§ Exercise:
All that should be output is the block of lines below from the line with "fx_px: 5416" to the line with "f_number: 10", both included, exactly as written.

[[ Data for this exercise, beginning ]]

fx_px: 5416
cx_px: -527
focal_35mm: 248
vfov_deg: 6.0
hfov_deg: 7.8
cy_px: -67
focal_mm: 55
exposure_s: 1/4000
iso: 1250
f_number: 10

[[ Data for this exercise, end ]]
[[ Data for this exercise, beginning ]]

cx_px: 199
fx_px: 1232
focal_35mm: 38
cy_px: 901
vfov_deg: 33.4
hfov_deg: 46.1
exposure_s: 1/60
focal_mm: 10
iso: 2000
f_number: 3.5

[[ Data for this exercise, end ]]
[[ Data for this exercise, beginning ]]

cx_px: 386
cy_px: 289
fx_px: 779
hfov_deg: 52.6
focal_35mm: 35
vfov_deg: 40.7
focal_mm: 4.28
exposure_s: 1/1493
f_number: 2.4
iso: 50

[[ Data for this exercise, end ]]

§ Answer to this exercise:
fx_px: 5416
cx_px: -527
focal_35mm: 248
vfov_deg: 6.0
hfov_deg: 7.8
cy_px: -67
focal_mm: 55
exposure_s: 1/4000
iso: 1250
f_number: 10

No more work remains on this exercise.